EXTRACT
WASHINGTON (Reuters) - Investigators following the money trail in the Sept. 11 attacks on the United States have traced more than $325,000 via credit card receipts, ATM withdrawals and other transactions connected to the 19 suspected hijackers, The Washington Post reported on Monday.
 
The newspaper said the money was transferred to the hijacking teams from associates in the United Arab Emirates and a handful of other countries including Pakistan and Germany. Investigators believe the rest of the expenditures for the $500,000 operation were made in cash, the report said.
 
The Post said the central financial figure in the investigation has been identified by U.S. prosecutors as Mustafa Ahmed al-Hawsawi, a fugitive believed to be al Qaeda's finance chief.
 
Al-Hawsawi allegedly transferred most of the money used to pay for the hijackers' pilot training, living expenses and airline tickets in the United States, law enforcement officials told the newspaper. The report said al-Hawsawi disappeared in Karachi, Pakistan shortly before the attacks.
 
The Post said investigators were still uncertain about the origins of the $500,000 used to plan and carry out the Sept. 11 attacks. But it cited U.S. intelligence officials as saying Osama bin Laden's al Qaeda network has raised money through a variety of means, including credit card fraud, diamond trafficking and the sale of honey.
 
Bin Laden and his al Qaeda network have been blamed for the attacks using hijacked airliners in which about 3,000 people were killed.
 
Officials told the Post that the financial probe also turned up a number of important patterns in the suspected hijackers' spending that could provide warning signs of other plots. Investigators declined to describe those patterns, but told the newspaper that major U.S. banks are cooperating in efforts to search for them elsewhere in the financial system.
 
The Post said the findings by investigators at the U.S. Treasury Department, U.S. Justice Department, FBI and other federal agencies concluded the first phase of the government's effort to map the financial backing for the Sept. 11 plot.
 
Authorities now have turned their attention to the global web of individuals and organizations suspected of providing money and financial cover for al Qaeda, the newspaper said.
 
"In terms of the 19 or 20 individuals and the money they spent in the United States, we've wound down pretty well in terms of identifying the records we're going to identify," a senior Justice Department official told the Post. "In terms of a more global investigation, and putting together a more comprehensive profile of what happened in Germany and elsewhere, we're just getting started."

DATASET
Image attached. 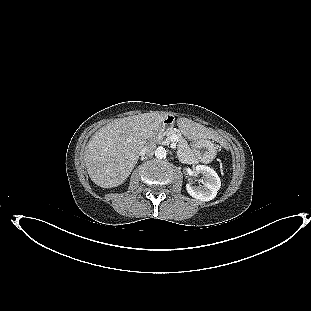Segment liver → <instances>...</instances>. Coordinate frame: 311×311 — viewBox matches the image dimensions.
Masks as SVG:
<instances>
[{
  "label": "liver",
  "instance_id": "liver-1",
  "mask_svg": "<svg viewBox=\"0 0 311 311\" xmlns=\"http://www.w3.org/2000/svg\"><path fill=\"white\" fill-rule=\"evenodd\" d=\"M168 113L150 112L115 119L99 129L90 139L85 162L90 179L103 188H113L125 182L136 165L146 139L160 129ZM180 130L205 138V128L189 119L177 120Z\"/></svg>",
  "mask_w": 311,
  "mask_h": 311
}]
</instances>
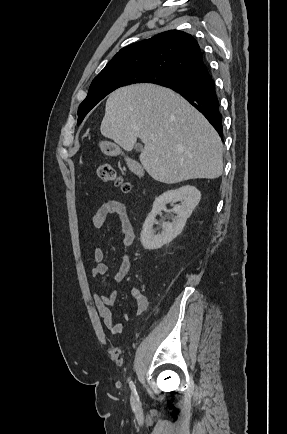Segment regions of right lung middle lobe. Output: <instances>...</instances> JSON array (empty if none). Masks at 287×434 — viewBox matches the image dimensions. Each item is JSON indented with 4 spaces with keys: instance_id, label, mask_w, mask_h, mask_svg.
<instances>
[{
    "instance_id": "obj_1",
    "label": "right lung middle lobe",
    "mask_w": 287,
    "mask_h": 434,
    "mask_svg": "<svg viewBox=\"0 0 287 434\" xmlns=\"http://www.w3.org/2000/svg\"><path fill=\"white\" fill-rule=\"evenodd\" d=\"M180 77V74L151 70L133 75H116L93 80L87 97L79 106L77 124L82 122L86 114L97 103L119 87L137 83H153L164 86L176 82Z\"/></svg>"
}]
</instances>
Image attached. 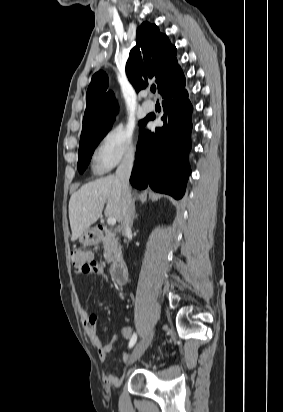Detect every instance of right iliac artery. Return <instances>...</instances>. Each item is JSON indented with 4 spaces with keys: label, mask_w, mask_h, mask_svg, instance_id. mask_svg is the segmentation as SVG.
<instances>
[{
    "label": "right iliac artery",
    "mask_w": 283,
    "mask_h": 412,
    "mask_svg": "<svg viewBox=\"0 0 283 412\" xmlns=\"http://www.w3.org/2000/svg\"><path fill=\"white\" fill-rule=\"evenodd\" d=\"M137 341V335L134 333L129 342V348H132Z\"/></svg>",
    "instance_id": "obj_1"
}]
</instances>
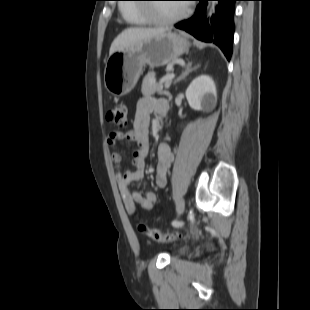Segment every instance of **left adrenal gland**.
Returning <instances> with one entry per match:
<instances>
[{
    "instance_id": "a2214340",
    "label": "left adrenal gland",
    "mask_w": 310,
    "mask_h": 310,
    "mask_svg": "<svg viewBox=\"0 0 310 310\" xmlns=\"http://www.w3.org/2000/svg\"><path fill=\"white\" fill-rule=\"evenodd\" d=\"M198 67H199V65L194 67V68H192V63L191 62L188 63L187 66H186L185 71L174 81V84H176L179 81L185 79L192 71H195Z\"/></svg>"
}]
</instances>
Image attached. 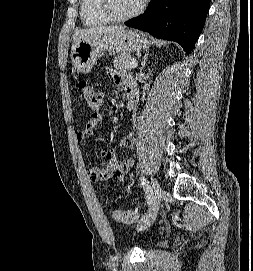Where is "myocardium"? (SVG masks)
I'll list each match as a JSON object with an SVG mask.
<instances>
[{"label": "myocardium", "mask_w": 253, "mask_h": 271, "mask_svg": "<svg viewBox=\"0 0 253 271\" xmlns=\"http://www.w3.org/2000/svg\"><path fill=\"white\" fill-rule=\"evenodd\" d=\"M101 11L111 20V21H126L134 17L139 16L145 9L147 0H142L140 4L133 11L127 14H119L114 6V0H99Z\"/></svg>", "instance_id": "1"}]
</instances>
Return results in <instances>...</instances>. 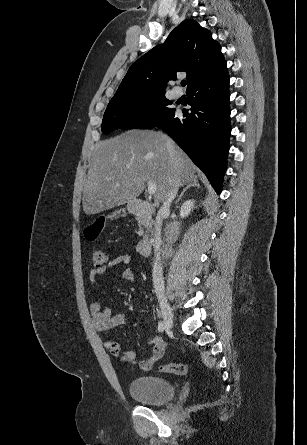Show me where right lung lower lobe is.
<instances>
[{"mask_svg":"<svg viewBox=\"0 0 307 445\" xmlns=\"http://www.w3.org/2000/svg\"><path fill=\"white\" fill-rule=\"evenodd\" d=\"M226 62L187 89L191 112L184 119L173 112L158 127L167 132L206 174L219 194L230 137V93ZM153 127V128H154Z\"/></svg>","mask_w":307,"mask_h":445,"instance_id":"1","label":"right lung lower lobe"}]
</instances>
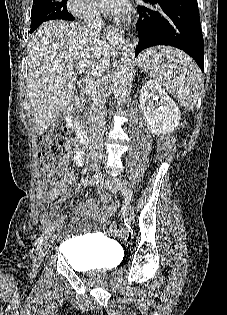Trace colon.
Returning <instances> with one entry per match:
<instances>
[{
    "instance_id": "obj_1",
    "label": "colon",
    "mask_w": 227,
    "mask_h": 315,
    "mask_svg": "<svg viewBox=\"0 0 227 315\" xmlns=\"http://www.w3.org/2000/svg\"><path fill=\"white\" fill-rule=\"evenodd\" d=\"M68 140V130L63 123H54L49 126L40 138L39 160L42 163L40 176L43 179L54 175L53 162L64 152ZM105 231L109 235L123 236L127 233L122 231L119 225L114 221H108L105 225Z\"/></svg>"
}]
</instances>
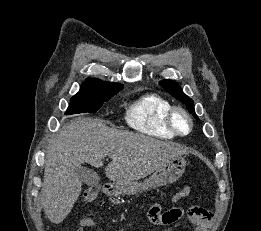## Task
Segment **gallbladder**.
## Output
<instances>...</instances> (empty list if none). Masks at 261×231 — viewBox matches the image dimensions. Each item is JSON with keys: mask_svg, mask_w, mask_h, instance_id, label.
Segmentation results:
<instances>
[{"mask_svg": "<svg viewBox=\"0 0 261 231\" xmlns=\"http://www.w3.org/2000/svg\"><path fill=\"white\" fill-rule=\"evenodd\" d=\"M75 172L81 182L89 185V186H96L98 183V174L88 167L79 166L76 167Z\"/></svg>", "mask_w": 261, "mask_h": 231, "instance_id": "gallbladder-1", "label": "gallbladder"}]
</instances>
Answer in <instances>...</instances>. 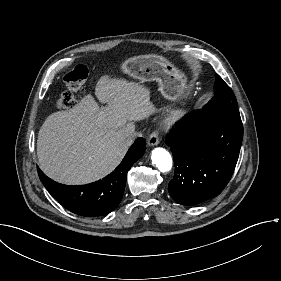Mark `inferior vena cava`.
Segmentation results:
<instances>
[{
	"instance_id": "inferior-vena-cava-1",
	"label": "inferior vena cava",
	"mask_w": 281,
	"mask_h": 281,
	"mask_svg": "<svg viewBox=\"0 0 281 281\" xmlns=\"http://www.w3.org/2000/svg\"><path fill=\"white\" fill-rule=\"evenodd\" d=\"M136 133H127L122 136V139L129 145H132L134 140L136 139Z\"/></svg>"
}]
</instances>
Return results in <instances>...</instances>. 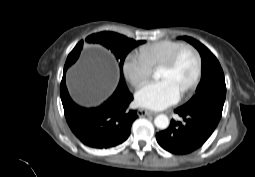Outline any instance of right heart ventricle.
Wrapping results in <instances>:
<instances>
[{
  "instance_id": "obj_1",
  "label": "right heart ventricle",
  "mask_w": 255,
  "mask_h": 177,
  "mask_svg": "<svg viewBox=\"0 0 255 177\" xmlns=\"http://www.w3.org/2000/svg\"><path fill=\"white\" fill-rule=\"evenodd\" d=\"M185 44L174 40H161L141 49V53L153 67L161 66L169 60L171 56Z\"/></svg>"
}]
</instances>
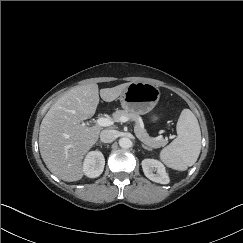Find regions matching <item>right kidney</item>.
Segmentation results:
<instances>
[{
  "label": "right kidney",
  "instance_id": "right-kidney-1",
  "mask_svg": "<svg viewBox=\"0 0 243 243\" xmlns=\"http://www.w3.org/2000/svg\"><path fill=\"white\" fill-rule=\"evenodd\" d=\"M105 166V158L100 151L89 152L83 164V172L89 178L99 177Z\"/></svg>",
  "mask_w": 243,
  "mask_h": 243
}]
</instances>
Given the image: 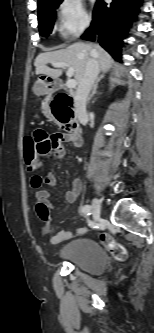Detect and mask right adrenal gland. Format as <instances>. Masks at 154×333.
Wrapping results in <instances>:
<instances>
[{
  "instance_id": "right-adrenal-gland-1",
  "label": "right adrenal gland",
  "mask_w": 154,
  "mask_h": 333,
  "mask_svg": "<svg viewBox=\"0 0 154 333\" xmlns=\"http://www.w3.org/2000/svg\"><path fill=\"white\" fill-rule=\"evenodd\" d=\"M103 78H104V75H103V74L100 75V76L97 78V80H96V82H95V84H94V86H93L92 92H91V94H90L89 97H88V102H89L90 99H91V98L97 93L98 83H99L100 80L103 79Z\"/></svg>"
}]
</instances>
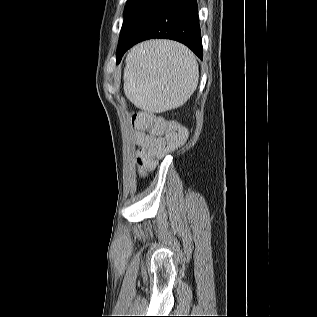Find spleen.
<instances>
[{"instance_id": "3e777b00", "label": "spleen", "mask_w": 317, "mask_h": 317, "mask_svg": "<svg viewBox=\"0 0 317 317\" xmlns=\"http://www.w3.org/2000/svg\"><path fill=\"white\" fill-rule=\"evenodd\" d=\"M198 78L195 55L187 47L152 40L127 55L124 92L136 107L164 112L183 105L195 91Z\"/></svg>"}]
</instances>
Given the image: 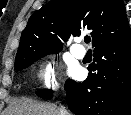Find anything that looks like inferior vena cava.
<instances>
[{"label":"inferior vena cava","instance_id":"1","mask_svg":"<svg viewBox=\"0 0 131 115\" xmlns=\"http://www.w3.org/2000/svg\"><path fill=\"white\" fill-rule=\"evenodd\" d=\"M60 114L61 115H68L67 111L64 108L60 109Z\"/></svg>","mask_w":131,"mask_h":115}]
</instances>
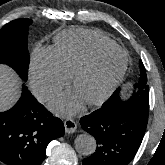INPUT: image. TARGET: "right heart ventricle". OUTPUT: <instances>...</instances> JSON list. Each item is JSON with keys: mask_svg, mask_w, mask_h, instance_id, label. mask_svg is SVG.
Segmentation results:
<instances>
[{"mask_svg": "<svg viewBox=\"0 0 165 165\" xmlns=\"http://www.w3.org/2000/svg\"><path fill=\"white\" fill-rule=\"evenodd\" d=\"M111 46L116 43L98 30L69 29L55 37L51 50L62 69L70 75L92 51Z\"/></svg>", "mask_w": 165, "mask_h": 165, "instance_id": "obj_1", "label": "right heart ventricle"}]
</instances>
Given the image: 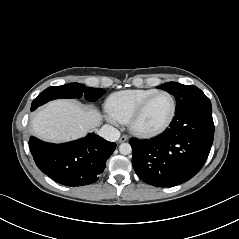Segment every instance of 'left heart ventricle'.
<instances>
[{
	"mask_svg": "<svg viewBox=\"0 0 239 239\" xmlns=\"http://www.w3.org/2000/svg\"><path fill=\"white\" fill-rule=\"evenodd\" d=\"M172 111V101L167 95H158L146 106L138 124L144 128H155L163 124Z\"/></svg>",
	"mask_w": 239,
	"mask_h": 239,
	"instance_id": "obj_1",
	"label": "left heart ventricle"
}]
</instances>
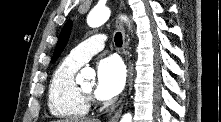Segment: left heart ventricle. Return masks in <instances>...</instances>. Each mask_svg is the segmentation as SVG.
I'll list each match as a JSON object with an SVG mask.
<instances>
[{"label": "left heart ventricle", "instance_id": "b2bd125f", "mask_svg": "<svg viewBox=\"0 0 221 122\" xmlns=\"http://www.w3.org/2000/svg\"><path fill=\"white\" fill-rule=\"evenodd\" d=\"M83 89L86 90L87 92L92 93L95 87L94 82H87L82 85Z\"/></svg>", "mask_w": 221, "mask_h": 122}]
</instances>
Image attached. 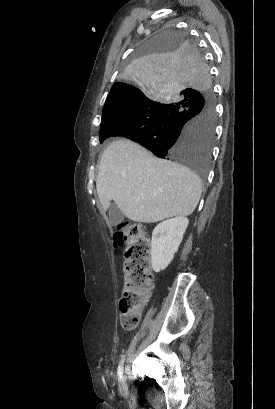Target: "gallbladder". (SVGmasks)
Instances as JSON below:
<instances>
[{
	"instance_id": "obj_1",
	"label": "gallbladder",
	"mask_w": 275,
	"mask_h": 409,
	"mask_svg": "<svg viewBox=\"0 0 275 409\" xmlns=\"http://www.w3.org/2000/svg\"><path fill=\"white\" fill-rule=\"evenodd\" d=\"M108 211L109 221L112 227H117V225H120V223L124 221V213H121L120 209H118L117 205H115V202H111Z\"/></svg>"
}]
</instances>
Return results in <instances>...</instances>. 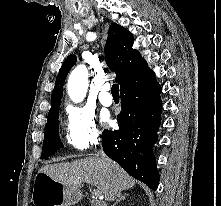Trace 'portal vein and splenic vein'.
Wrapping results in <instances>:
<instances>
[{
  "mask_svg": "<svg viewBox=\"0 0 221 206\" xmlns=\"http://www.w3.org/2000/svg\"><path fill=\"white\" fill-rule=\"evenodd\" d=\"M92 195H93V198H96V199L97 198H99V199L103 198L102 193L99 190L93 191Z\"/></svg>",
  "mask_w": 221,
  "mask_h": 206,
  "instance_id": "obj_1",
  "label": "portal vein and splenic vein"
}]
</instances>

PROBLEMS
1 - According to the article on the Sept. 11 money trail, in what city did al-Hawsawi disappear shortly before the attacks?
2 - Output the part of the article on the Sept. 11 money trail that opens with the words "The Post said investigators" and closes with "people were killed.".
3 - List every means of raising money for the al Qaeda network that the article on the Sept. 11 money trail names.
The data come from a separate source.

WRITTEN RESPONSES
1 - Karachi, Pakistan.

2 -
The Post said investigators were still uncertain about the origins of the $500,000 used to plan and carry out the Sept. 11 attacks. But it cited U.S. intelligence officials as saying Osama bin Laden's al Qaeda network has raised money through a variety of means, including credit card fraud, diamond trafficking and the sale of honey.
 
Bin Laden and his al Qaeda network have been blamed for the attacks using hijacked airliners in which about 3,000 people were killed.

3 - Credit card fraud, diamond trafficking, the sale of honey